__Required action__.
In the data below, find the line with "Sätt ditt betyg" and the line with "katholischen Ordensgemeinschaft Legionäre", then restate both and every line between them exactly, minus the pictures.
────────────────────
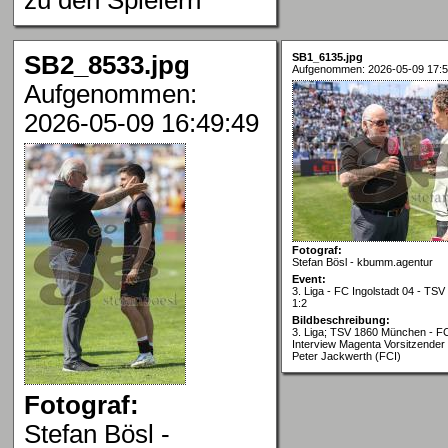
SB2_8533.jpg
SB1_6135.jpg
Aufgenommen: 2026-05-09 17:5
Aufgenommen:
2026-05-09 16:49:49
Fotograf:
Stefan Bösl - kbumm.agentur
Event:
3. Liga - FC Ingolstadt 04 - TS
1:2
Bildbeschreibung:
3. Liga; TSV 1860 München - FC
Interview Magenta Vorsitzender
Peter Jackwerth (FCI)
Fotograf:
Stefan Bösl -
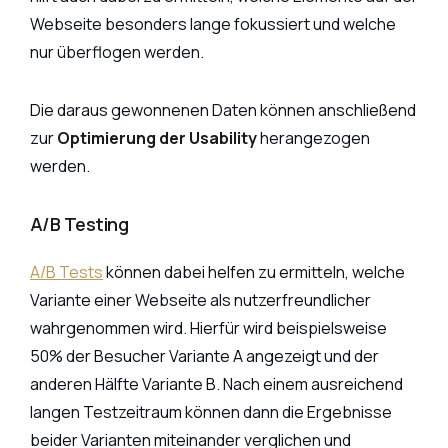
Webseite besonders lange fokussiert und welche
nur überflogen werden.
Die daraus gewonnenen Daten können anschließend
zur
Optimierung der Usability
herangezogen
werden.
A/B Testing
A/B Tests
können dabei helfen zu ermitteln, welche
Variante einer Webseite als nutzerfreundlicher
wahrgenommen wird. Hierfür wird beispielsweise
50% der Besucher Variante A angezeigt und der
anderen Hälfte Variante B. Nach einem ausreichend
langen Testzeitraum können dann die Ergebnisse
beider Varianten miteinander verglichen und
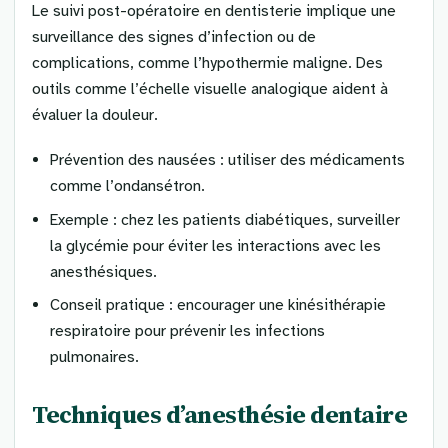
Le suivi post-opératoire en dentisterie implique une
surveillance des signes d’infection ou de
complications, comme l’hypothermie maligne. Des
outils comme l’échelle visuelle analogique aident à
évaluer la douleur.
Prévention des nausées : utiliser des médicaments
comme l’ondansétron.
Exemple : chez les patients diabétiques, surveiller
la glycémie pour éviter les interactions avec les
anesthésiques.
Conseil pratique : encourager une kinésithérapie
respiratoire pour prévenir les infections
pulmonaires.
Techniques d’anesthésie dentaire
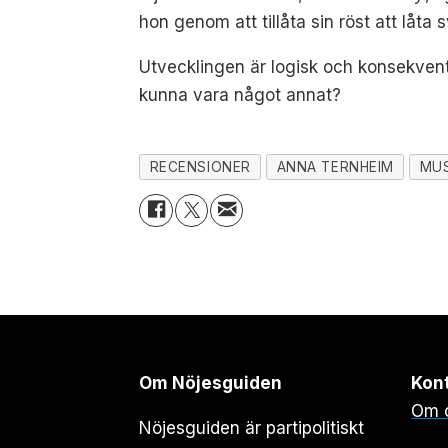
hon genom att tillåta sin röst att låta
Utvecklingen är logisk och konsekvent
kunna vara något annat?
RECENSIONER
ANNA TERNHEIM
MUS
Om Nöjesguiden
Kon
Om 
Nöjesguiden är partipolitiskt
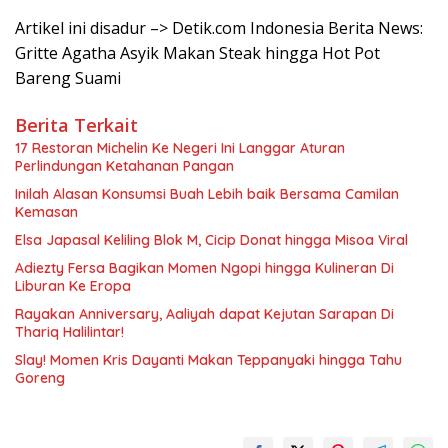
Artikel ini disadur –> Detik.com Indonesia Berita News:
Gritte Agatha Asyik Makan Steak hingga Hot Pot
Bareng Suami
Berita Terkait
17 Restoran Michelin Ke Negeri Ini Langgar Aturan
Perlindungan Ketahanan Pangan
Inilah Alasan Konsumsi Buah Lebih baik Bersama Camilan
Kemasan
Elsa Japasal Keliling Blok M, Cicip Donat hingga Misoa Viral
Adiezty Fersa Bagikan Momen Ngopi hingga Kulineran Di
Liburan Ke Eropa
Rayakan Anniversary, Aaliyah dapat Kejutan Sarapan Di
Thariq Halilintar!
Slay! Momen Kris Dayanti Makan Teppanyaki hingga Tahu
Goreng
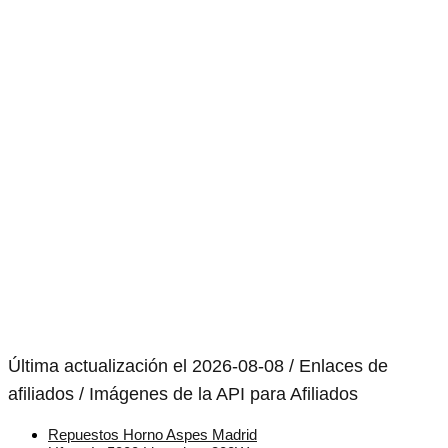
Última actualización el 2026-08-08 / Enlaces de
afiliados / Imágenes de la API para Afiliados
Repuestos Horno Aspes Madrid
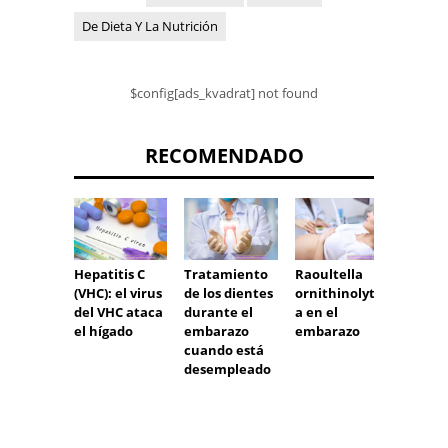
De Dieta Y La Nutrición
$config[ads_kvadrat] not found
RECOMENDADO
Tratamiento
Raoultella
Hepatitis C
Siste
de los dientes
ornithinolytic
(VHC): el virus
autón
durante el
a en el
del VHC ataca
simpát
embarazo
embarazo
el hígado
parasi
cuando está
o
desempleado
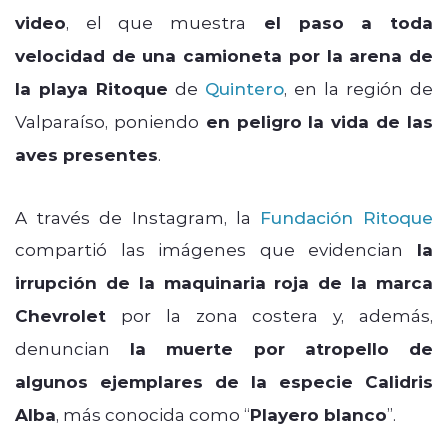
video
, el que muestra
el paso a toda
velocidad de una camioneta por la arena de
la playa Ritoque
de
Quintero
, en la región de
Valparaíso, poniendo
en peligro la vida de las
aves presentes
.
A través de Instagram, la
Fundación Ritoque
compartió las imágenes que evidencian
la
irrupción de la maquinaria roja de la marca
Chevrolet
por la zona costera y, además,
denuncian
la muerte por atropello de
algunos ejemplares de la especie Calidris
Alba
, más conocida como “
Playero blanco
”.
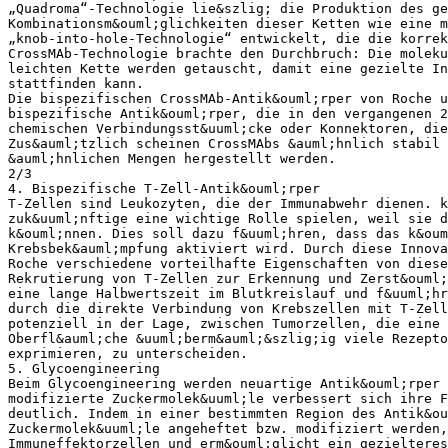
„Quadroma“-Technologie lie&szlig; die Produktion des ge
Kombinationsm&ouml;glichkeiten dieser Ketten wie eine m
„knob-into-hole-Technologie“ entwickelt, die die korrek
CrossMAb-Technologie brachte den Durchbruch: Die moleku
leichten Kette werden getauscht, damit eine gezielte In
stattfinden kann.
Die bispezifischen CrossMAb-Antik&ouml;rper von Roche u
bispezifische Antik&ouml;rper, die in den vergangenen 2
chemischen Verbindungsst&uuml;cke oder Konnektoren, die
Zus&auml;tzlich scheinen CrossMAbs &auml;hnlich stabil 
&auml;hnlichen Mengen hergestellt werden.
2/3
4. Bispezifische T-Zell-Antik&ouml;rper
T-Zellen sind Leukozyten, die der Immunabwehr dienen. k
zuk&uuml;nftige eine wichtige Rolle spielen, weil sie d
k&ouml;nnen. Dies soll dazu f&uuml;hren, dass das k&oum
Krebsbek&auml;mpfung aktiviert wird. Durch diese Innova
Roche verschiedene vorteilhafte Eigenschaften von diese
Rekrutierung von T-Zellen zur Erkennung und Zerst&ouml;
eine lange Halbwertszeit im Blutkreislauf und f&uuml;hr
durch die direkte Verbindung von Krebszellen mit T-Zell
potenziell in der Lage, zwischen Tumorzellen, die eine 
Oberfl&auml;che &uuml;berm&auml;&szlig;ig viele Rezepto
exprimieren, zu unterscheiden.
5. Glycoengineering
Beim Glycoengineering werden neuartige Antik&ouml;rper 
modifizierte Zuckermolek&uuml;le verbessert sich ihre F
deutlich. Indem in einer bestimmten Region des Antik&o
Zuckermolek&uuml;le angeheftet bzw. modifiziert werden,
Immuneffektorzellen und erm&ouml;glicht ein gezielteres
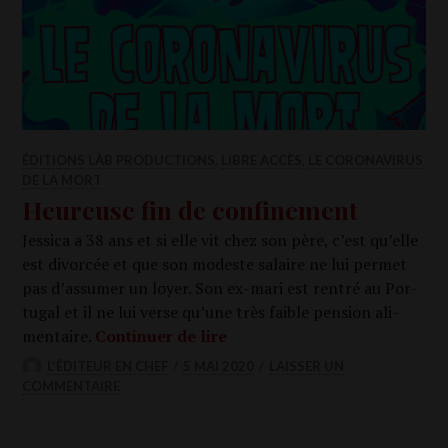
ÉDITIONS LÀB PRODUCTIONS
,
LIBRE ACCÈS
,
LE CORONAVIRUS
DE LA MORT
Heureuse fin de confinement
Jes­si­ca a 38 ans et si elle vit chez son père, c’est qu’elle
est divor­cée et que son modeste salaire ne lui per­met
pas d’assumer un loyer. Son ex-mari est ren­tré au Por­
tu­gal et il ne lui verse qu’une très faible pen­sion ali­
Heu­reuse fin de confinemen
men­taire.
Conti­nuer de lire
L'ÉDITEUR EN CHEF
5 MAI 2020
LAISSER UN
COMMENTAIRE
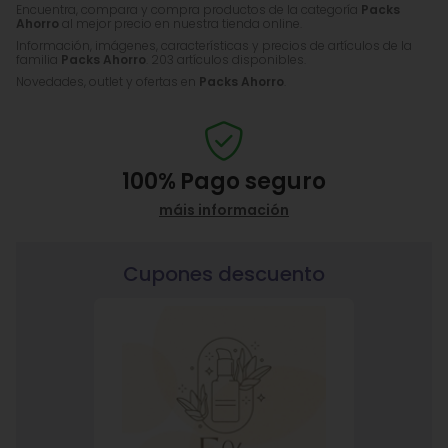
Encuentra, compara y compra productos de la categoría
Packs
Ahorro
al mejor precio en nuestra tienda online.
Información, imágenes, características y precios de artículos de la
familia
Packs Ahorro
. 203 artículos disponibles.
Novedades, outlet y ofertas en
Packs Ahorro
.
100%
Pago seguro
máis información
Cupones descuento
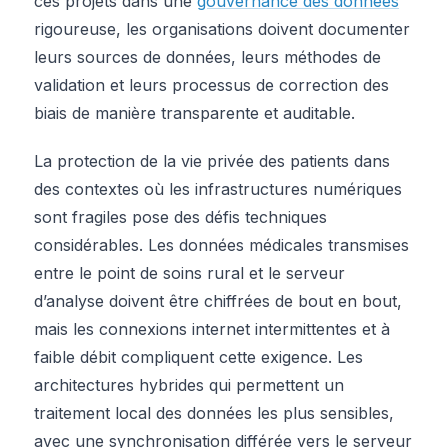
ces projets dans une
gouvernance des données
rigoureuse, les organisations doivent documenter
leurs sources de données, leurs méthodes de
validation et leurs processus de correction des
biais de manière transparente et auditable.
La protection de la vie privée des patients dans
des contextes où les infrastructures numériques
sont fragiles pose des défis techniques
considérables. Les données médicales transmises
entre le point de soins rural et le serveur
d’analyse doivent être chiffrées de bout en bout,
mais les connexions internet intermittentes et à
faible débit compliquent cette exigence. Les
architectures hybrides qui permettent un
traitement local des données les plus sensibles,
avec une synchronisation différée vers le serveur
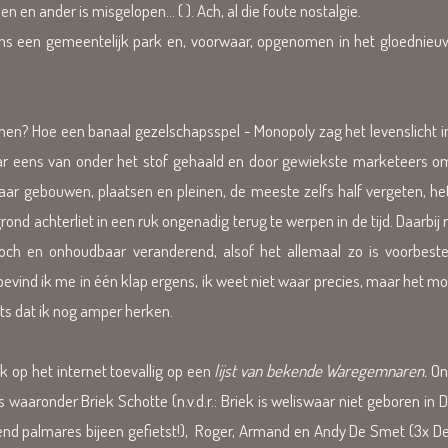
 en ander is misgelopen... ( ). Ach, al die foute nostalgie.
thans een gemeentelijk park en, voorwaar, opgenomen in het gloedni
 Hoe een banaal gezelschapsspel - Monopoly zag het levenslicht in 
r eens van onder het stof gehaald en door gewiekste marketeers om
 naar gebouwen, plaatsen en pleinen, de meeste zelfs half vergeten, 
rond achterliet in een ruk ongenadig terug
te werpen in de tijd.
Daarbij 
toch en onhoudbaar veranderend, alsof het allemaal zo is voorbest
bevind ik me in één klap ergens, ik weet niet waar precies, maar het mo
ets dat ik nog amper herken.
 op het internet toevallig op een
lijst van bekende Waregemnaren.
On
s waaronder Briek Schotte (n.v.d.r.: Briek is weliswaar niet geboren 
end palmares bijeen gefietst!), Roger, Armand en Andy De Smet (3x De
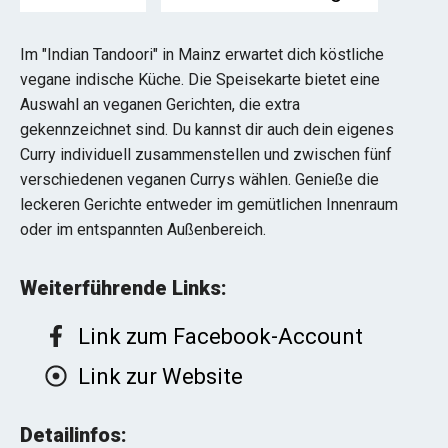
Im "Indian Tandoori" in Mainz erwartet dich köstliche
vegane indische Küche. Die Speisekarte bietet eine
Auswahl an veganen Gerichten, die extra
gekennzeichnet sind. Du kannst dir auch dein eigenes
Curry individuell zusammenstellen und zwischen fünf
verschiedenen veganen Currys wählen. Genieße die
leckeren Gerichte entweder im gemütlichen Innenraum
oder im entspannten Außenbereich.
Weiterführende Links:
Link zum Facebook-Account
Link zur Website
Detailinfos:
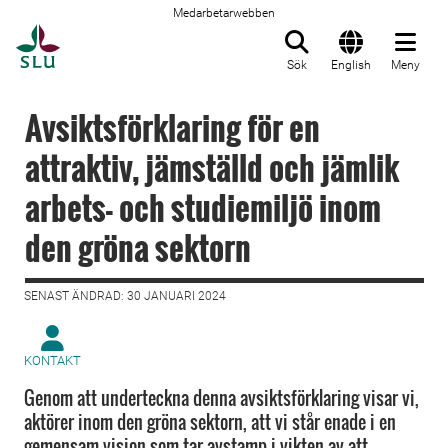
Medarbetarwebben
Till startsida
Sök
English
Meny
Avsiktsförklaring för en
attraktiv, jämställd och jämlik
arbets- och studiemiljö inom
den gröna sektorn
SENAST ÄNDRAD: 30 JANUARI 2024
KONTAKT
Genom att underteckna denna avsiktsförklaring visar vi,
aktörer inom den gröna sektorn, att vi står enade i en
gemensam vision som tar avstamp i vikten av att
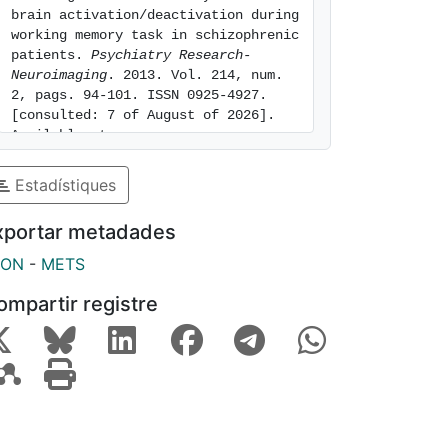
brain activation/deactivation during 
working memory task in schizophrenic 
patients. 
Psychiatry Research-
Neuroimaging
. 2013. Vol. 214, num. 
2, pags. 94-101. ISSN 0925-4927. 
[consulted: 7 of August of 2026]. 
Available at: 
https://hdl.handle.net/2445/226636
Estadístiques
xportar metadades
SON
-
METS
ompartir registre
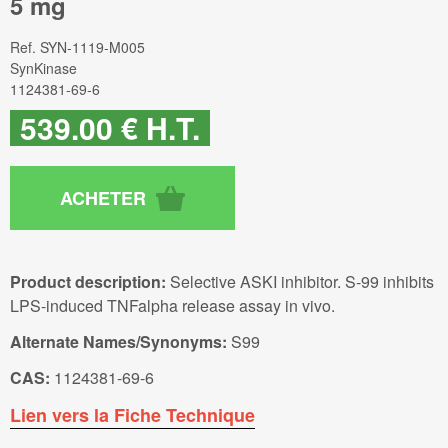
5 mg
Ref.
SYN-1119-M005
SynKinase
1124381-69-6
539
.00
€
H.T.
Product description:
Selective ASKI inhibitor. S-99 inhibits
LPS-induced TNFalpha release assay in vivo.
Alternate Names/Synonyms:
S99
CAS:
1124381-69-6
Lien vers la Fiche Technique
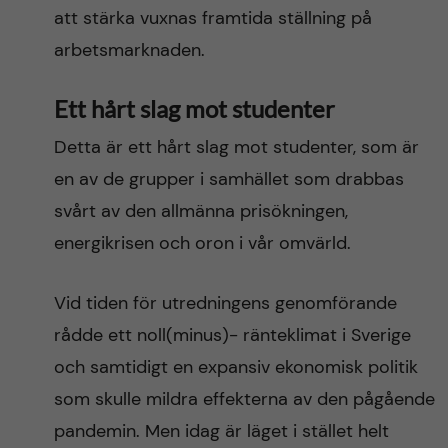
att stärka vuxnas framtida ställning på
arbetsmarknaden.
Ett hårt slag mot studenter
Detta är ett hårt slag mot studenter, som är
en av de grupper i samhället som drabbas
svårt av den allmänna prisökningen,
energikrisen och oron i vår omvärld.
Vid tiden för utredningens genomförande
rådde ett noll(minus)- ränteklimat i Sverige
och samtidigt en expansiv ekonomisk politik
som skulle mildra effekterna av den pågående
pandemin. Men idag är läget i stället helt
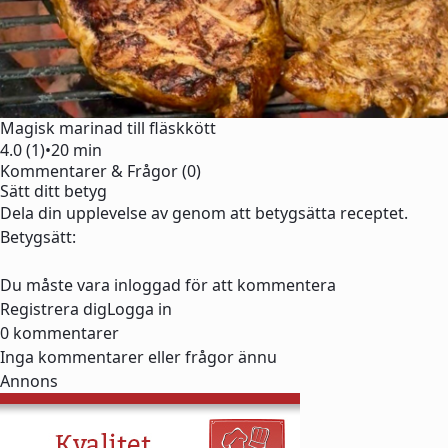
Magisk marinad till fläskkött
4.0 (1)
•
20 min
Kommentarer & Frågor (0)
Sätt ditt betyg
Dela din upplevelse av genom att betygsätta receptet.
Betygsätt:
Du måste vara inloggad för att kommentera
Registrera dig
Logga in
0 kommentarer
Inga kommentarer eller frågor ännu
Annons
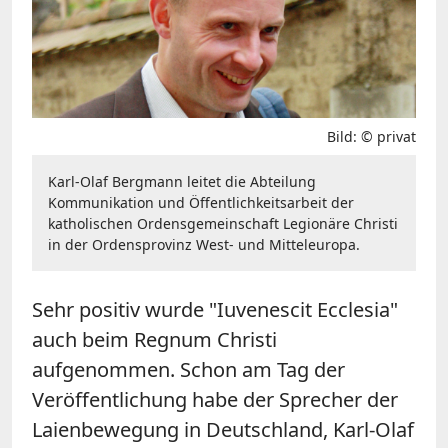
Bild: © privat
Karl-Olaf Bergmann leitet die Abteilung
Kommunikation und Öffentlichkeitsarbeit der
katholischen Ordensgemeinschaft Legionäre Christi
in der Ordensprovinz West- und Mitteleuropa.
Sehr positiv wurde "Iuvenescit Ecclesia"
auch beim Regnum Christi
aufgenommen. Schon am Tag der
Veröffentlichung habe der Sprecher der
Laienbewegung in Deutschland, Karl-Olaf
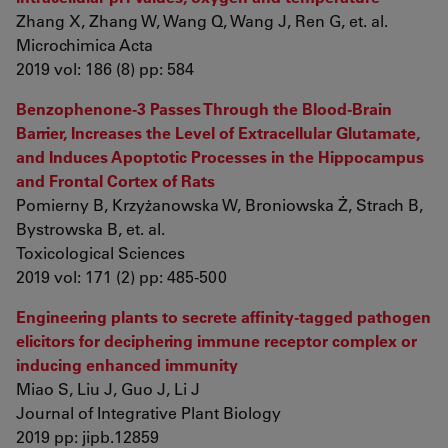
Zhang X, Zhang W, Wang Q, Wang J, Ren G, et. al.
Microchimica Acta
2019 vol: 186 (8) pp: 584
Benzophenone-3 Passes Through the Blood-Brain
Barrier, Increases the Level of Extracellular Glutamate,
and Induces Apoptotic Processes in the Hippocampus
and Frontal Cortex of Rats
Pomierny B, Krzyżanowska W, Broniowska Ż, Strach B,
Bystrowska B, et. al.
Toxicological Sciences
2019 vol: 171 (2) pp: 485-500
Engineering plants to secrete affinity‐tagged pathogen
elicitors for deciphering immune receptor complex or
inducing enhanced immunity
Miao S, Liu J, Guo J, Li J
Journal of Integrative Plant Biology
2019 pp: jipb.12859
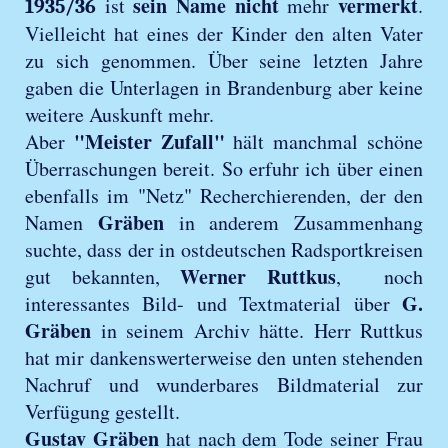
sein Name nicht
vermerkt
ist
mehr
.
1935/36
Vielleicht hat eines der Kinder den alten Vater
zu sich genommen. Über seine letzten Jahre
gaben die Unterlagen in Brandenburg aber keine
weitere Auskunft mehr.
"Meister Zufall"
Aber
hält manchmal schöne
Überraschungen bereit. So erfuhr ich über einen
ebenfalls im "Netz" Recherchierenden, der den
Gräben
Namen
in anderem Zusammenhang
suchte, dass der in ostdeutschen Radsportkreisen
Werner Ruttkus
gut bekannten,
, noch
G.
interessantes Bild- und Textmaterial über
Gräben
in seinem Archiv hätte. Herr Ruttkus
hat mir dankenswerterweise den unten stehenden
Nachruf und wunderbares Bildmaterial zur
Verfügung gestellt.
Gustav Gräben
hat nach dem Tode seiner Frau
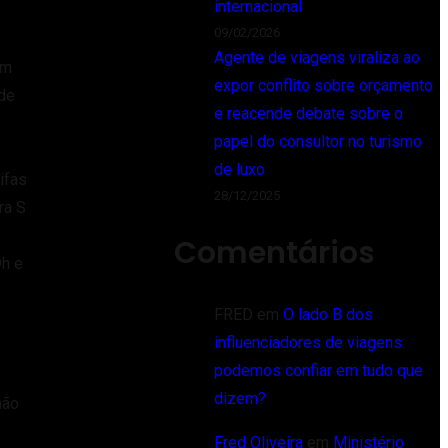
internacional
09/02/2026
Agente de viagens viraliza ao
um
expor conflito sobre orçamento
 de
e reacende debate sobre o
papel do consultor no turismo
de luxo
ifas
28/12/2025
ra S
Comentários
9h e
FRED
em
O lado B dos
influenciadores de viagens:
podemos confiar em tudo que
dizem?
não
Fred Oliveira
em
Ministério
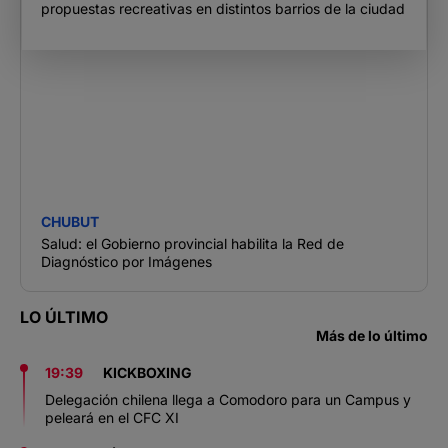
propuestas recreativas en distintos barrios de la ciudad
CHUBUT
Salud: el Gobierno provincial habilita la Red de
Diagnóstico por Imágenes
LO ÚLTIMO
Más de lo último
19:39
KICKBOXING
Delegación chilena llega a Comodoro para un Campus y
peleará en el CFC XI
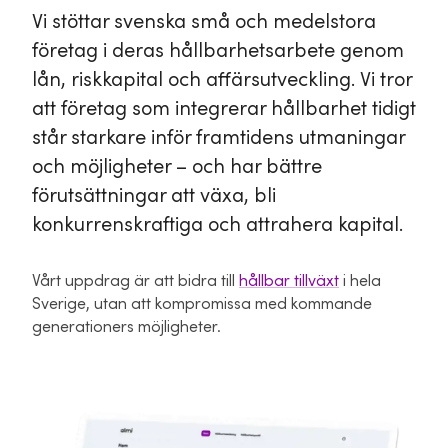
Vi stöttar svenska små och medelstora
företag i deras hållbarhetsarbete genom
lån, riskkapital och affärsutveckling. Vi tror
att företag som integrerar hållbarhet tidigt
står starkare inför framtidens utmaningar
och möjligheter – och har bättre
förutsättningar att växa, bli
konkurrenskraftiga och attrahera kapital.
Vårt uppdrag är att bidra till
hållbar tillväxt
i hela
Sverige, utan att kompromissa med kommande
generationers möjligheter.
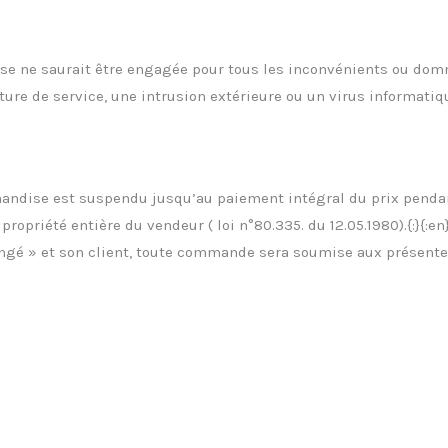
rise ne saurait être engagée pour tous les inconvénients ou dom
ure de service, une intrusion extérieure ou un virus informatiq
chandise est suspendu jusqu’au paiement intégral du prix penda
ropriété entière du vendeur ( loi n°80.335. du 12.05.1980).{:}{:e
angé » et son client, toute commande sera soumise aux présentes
────────────────────
__Task result__.
Sätt ditt betyg
Dela din upplevelse av genom att betygsätta receptet.
Betygsätt:
Du måste vara inloggad för att kommentera
Registrera dig
Logga in
0 kommentarer
Inga kommentarer eller frågor ännu
Annons
Bild: © privat
Karl-Olaf Bergmann leitet die Abteilung
Kommunikation und Öffentlichkeitsarbeit der
katholischen Ordensgemeinschaft Legionäre Christi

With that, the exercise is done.